Вот маленький пример того, как владел он формой. Мы все придумывали стихотворные рекламы для журнала «Еж». И вот я придумал четверостишие. В шутку. Невозможное для печати даже в те легкомысленные годы. «Или сыну — “Еж”, или в спину — нож». И, прочтя Хармсу, пожаловался на неприятное сочетание «в спиНУ НОж». И он не задумываясь ответил: «А вы переставьте: “Или «Еж» — сыну, или нож — в спину”». И я еще раз проникся к нему уважением. Итак, мы сидели вчетвером в «культурной пивной». Я и трое людей, которых вспоминаю так часто. И они ругали женщин. Двое — яростно, а Хармс несколько безразлично. Олейников прежде всего утверждал, что они куры. Повторив это утверждение несколько раз страстно, убежденно, он добавил еще свирепее, что если ты пожил раз с женщиной — всё. После этого она уже тебе не откажет. Это все равно что лошадь. Поймал ее за челку, значит — готово. Поезжай. Заболоцкий, строго и важно поблескивая очками, рассказал следующий случай. Одну молодую женщину любил композитор Гречанинов. А она предпочла ему простого парня, чуть ли не деревенского. Когда выяснилось, что композитору было много лет, а деревенскому парню — мало (я почему‑то подозревал, что это был сам Николай Алексеевич), то я спросил Заболоцкого, мог бы он любить старую женщину за музыкальность и не предпочел бы он ей простую девушку за молодость. Но Николай Алексеевич не ответил, а только посмотрел на меня через очки. Женщин ругали не только в «культурной пивной», но и по всякому поводу при любом случае.

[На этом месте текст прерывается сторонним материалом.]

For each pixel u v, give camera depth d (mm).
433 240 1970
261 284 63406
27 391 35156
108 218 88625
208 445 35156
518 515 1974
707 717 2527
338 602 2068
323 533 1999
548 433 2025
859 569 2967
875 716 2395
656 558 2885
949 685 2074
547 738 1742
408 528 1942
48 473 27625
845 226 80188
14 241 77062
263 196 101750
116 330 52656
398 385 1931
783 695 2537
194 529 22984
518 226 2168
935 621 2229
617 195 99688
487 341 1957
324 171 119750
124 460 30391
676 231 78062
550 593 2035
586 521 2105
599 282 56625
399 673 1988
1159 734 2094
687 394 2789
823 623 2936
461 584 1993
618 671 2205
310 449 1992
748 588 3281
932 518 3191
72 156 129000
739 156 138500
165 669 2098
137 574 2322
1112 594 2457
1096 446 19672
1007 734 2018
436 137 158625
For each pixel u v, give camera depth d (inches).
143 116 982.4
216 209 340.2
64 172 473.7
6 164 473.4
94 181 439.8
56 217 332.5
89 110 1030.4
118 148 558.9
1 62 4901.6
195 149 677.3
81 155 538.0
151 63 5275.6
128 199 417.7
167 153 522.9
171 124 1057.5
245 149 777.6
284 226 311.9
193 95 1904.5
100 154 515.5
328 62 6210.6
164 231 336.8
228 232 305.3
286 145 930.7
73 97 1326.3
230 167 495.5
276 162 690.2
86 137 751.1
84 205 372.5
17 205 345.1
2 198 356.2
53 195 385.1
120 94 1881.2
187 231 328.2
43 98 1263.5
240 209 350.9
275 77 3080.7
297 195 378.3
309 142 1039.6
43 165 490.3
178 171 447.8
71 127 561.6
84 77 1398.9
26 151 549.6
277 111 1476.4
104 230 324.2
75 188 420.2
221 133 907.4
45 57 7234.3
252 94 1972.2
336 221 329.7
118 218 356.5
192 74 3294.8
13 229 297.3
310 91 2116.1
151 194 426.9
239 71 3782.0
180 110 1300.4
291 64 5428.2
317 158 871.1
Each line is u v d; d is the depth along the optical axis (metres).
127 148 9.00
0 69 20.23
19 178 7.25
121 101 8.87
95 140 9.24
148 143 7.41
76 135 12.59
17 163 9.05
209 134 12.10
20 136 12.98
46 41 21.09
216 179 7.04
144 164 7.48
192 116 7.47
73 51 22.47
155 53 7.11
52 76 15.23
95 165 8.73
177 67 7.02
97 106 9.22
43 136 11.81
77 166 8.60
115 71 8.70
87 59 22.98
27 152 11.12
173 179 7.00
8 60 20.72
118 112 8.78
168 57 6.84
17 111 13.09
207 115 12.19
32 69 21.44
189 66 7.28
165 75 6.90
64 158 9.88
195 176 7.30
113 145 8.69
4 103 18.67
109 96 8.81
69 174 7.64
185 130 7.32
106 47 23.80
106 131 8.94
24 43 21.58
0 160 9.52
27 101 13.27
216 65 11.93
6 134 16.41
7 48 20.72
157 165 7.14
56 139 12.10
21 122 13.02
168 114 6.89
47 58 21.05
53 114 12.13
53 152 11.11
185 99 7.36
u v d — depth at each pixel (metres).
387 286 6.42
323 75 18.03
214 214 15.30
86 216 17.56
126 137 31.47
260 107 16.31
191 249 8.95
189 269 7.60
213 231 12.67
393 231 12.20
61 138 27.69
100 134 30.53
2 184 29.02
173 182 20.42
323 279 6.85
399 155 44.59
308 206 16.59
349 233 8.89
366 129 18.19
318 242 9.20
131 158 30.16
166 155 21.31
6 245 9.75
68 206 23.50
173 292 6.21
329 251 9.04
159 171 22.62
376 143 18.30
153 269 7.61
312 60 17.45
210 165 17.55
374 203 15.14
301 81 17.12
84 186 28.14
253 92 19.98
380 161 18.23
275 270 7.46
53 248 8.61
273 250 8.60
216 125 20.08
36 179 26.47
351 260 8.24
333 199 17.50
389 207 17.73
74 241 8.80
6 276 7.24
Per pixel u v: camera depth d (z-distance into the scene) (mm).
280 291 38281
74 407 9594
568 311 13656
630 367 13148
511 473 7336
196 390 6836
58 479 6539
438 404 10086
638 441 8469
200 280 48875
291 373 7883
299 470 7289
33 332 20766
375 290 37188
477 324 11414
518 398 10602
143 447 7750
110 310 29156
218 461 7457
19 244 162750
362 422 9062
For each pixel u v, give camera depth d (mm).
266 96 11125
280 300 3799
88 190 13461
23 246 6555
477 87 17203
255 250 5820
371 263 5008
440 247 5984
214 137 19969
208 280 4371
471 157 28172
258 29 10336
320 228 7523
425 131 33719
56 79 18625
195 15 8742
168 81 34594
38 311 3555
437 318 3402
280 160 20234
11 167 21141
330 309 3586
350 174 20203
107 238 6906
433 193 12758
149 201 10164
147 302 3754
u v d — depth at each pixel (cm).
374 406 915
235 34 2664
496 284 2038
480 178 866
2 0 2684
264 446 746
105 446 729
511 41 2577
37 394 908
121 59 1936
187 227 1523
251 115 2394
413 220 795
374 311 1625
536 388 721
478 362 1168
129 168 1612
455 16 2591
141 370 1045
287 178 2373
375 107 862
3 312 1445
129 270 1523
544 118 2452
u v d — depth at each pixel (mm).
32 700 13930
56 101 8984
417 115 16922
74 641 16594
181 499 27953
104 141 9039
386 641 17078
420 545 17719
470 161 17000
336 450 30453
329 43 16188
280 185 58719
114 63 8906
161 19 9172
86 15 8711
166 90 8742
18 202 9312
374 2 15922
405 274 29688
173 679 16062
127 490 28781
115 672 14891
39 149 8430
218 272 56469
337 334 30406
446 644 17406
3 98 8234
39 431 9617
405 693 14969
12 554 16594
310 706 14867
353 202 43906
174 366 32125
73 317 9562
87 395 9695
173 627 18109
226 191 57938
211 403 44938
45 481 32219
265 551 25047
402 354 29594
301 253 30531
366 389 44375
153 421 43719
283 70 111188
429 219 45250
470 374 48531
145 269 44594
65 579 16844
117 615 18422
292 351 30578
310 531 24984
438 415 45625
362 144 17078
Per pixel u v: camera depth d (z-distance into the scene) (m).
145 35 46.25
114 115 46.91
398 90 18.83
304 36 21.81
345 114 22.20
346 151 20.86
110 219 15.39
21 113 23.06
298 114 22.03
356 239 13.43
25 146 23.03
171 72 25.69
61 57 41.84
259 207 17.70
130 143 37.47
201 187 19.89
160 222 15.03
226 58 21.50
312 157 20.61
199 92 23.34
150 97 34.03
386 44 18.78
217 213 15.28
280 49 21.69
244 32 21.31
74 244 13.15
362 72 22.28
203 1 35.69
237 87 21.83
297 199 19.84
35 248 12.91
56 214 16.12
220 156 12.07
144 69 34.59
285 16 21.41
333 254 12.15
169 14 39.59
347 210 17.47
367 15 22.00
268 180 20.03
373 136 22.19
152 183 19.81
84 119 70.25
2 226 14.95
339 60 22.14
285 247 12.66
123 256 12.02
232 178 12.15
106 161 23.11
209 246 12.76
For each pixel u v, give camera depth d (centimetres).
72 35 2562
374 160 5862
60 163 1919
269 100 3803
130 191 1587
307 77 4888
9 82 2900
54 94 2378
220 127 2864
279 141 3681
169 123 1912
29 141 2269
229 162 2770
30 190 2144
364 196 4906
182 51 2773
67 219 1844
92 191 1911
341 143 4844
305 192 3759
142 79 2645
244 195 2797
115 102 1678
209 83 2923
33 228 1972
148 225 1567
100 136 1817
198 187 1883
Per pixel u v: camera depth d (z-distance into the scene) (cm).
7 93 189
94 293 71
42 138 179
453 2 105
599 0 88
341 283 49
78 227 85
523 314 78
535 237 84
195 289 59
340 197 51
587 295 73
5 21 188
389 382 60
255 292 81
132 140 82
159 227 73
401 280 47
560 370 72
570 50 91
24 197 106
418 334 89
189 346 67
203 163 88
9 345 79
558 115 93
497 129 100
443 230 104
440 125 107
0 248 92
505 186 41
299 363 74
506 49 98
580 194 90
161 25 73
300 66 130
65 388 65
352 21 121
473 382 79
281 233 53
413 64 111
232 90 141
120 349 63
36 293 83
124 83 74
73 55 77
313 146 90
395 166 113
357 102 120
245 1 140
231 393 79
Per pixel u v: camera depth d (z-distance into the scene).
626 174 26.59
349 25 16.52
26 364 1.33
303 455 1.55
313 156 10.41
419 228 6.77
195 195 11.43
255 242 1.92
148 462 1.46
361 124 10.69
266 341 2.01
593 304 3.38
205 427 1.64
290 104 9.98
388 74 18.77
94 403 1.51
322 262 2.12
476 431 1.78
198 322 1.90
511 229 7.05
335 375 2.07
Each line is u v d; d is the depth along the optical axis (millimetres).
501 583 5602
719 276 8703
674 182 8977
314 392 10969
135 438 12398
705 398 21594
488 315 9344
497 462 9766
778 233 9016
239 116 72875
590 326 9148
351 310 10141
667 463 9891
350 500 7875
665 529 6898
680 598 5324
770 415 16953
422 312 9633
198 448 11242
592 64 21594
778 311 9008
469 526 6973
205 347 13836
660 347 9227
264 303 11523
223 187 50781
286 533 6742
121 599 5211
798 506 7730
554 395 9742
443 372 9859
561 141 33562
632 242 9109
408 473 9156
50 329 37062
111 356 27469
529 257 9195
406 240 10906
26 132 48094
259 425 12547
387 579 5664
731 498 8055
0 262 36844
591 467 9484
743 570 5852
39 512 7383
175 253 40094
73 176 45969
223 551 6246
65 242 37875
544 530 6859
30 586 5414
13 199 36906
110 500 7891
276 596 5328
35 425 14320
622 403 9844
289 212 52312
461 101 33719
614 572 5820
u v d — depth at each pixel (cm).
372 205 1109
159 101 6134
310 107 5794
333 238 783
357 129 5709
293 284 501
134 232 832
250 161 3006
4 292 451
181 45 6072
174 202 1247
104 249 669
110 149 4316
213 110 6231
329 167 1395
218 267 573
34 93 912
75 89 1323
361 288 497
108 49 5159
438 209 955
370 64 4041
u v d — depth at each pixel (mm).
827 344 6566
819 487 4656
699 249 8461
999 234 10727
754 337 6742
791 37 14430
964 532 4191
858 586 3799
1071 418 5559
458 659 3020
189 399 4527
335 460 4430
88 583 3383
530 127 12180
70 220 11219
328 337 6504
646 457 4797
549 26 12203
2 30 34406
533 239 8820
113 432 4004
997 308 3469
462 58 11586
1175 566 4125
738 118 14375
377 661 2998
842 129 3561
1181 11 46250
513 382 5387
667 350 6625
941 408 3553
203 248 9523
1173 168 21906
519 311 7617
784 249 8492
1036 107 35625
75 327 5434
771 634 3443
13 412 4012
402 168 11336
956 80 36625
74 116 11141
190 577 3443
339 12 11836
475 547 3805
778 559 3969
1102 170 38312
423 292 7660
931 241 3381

Однажды, когда сидели мы у Олейникова, Заболоцкий неожиданно, без всякого повода заявил со страстью, строго и убежденно, что женщины не могут любить цветы. «Почему?» — «Не могут! Женщины не могут любить цветы!» Соответственно со своими взглядами дома был Николай Алексеевич строг. И Фома, названный Никитой, тоже разговаривал с матерью по — мужски. Жили они уже не в одной комнате, а в квартире в надстройке. И заболел он ветрянкой.